Mistral 7B souffle sur presque tous les clouds publics
Ainsi, Mistral 7B nécessite a minima un GPU Nvidia équipé de 16 Go de VRAM pour s’exécuter. Un Nvidia Tesla V100 fait l’affaire, et un modèle V100s, doté de 32 Go de VRAM est amplement suffisant : la startup recommande 24 Go de VRAM pour exécuter convenablement l’un ou l’autre des modèles. Une instance équipée d’une puce Nvidia A10 serait toutefois plus appropriée.
En principe, une machine locale équipée d’une RTX 4080 (16 Go de VRAM) ou 4090 (24 Go de VRAM) peut exécuter Mistral 7B. Des versions compressées par la communauté circulent déjà sur le Web, ce qui réduit encore ce seuil.
Pour déployer les modèles sur AWS, Microsoft Azure et Google Cloud, Mistral AI fait encore appel à une librairie open source, en l’occurrence SkyPilot un framework pour simplifier l’exécution de LLM sur des instances cloud. Pour l’exécuter sur OVHcloud, il convient d’utiliser Docker et la librairie Vllm, moteur de serving open source pour déployer de grands modèles de langage. Il est également disponible sur HuggingFace.
Les équipes d’Azure, de GCP, d’AWS et d’HuggingFace auraient participé à cette large mise à disposition.

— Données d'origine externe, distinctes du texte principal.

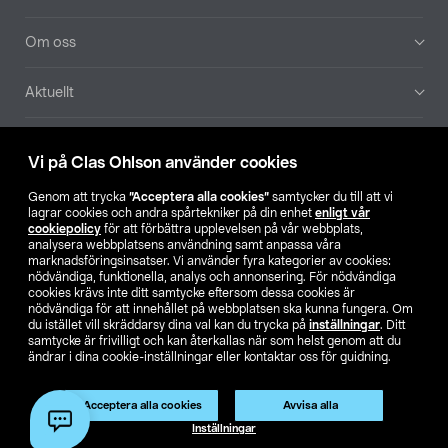
Om oss
Aktuellt
Våra bolag
Vi på Clas Ohlson använder cookies
Hitta butik
Genom att trycka
”Acceptera alla cookies”
samtycker du till att vi
lagrar cookies och andra spårtekniker på din enhet
enligt vår
cookiepolicy
för att förbättra upplevelsen på vår webbplats,
SE
NO
FI
analysera webbplatsens användning samt anpassa våra
marknadsföringsinsatser. Vi använder fyra kategorier av cookies:
nödvändiga, funktionella, analys och annonsering. För nödvändiga
cookies krävs inte ditt samtycke eftersom dessa cookies är
nödvändiga för att innehållet på webbplatsen ska kunna fungera. Om
du istället vill skräddarsy dina val kan du trycka på
inställningar
. Ditt
samtycke är frivilligt och kan återkallas när som helst genom att du
ändrar i dina cookie-inställningar eller kontaktar oss för guidning.
Köpvillkor
Privacy statement
Klubbvillkor
För företag
Ändra till priser exklusive moms
Produkten har utgått
Acceptera alla cookies
Avvisa alla
Artikelnr:
56-2050
Inställningar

Des recettes à ne pas éventer
Comme promis, Mistral AI démontre son ouverture et son respect de son engagement envers la communauté open source. Pour autant, la startup conserve quelques secrets. Par exemple, elle ne précise ni la taille ni la nature du jeu de données de préentraînement utilisé pour former Mistral 7B et Mistral 7B Instruct.
Timothée LacroixCTO et cofondateur, Mistral AI
« Nous serons aussi ouverts que possible sur les modèles que nous lançons et sur certains choix que nous avons faits, mais nous garderons nos recettes d’entraînement pour nous-mêmes à court terme », avance Timothée Lacroix, lors d’une discussion sur Discord.
Les premiers utilisateurs constatent que les performances indiquées sont proches de la réalité, mais qu’ils ont probablement été entraînés à partir de données publiquement disponibles à travers CommonCrawl. Une information en partie confirmée par Arthur Mensch, cofondateur de Mistral AI, sur le Discord communautaire de l’entreprise. Et, pour l’instant, les modèles sont meilleurs… en anglais, bien qu’une « bonne portion » des textes dans ce data set soient en français, indique Timothée Lacroix sur Discord.
Précisons que Mistral AI mise sur une politique duale : d’un côté, la startup publiera des modèles open source, de l’autre les versions les plus performantes seront commerciales.
« Nous proposerons des modèles propriétaires optimisés pour le déploiement sur site/en cloud privé virtuel », communique-t-elle. « Ces modèles seront distribués sous forme de solutions “boîte blanche”, en mettant à disposition les poids et les sources de code. Nous travaillons activement sur des solutions hébergées et des déploiements dédiés pour les entreprises ».
En général, les petits modèles sont distillés à partir de plus grands LLM. « Nous entraînons déjà des modèles beaucoup plus grands et nous nous orientons vers de nouvelles architectures », assure l’équipe de Mistral AI.
Le prochain modèle de la startup française devrait être disponible « cet automne ». Dans ces remerciements, Mistral AI mentionne les équipes du Cineca/EuroHPC et celles de CoreWeave. Selon toute vraisemblance, la jeune pousse a obtenu des crédits pour entraîner ses modèles sur le supercalculateur Leonardo, situé à Gênes en Italie, et a fait également appel au spécialiste de l’orchestration de charges GPU soutenu financièrement par Nvidia.